A liquid polyether glycol (e.g., polyethylene glycol 400 and 600 and Pluronic 25-R4, Mn=3600 Da) is dried at 110° C. under reduced pressure (about 0.1 mm Hg) for 1 hour. An aliquot of the dried polyether glycol is mechanically mixed with itaconic anhydride, using a glycol to itaconic anhydride molar ratio of 0.5 or less (e.g., 0.5 to 0.35), at room temperature under a dry nitrogen atmosphere. The temperature mixing reactant is raised until the anhydride completely dissolved. A sample of this mixture is removed for analysis (GPC and IR). The temperature is then raised and maintained above 100° C. (e.g., 110-160° C.) for at least 1.5 hours (e.g., 1.5 to 5 hours) or until all the anhydride is consumed as determined by IR analysis. The final product is cooled and isolated. It is analyzed for molecular weight (GPC) and identity (IR) and composition (NMR).

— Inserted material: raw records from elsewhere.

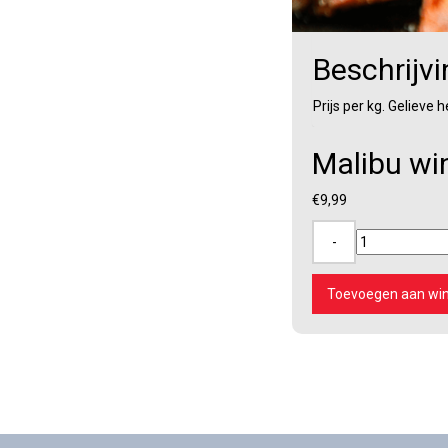
Beschrijvi
Prijs per kg. Gelieve 
Malibu wi
€
9,99
-
Malibu
wings
(1st)
Toevoegen aan wi
aantal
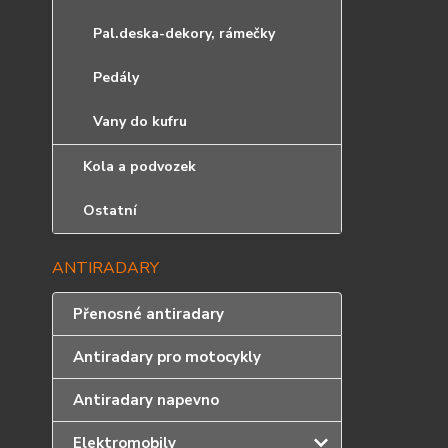
Pal.deska-dekory, rámečky
Pedály
Vany do kufru
Kola a podvozek
Ostatní
ANTIRADARY
Přenosné antiradary
Antiradary pro motocykly
Antiradary napevno
Elektromobily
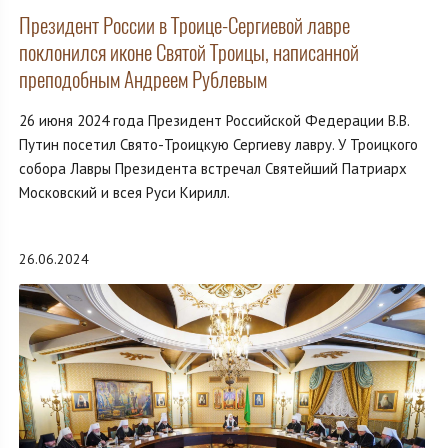
Президент России в Троице-Сергиевой лавре
поклонился иконе Святой Троицы, написанной
преподобным Андреем Рублевым
26 июня 2024 года Президент Российской Федерации В.В.
Путин посетил Свято-Троицкую Сергиеву лавру. У Троицкого
собора Лавры Президента встречал Святейший Патриарх
Московский и всея Руси Кирилл.
26.06.2024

A liquid polyalkylene glycol (e.g., polyethylene glycol 400, polyethylene glycol 600, or a block copolymer of polyethylene glycol and polypropylene glycol, such as Pluronic 25-R4) is sparged with oxygen-free nitrogen and then mixed with azo-bis-butyronitrile (ABIN) and maleic anhydride (MA) at the desired molar ratio of polyether/ABIN/MA (e.g., 1/2/3.9). The mixed reactants are heated, while stirring, at the minimum temperature (e.g., 40-65° C.) to achieve complete solution. The IR spectra of the solution is prepared to verify the semi-quantitatively the presence of characteristic anhydride and double-bond group frequency. The reaction is continued at the desired temperature (e.g., 65-110° C.) for the desired period of time (e.g., 2 to 6 hours) to complete incorporation of the maleic half-ester and succinic anhydride groups into the polyether chain. Infrared is used in monitoring the extent of the reaction.
An aliquot of liquid succinic anhydride-bearing poly(oxyalkylene dimaleate) (POADM, e.g., 50 g) is mixed with an aliquot of PVP (e.g., 5 to 20 g). The mixture was heated to form a viscous solution. This was transferred to a suitable device for co-injection with a liquid diamine or amine-terminated polyalkylene glycol (e.g., polyoxyethylene diamine).
Preferred embodiments of the invention have been described using specific terms and devices. The words and terms used are for illustrative purposes only. The words and terms are words and terms of description, rather than of limitation. It is to be understood that changes and variations may be made by those of ordinary skill art without departing from the spirit or scope of the invention, which is set forth in the following claims. In addition it should be understood that aspects of the various embodiments may be interchanged in whole or in part. Therefore, the spirit and scope of the appended claims should not be limited to descriptions and examples herein.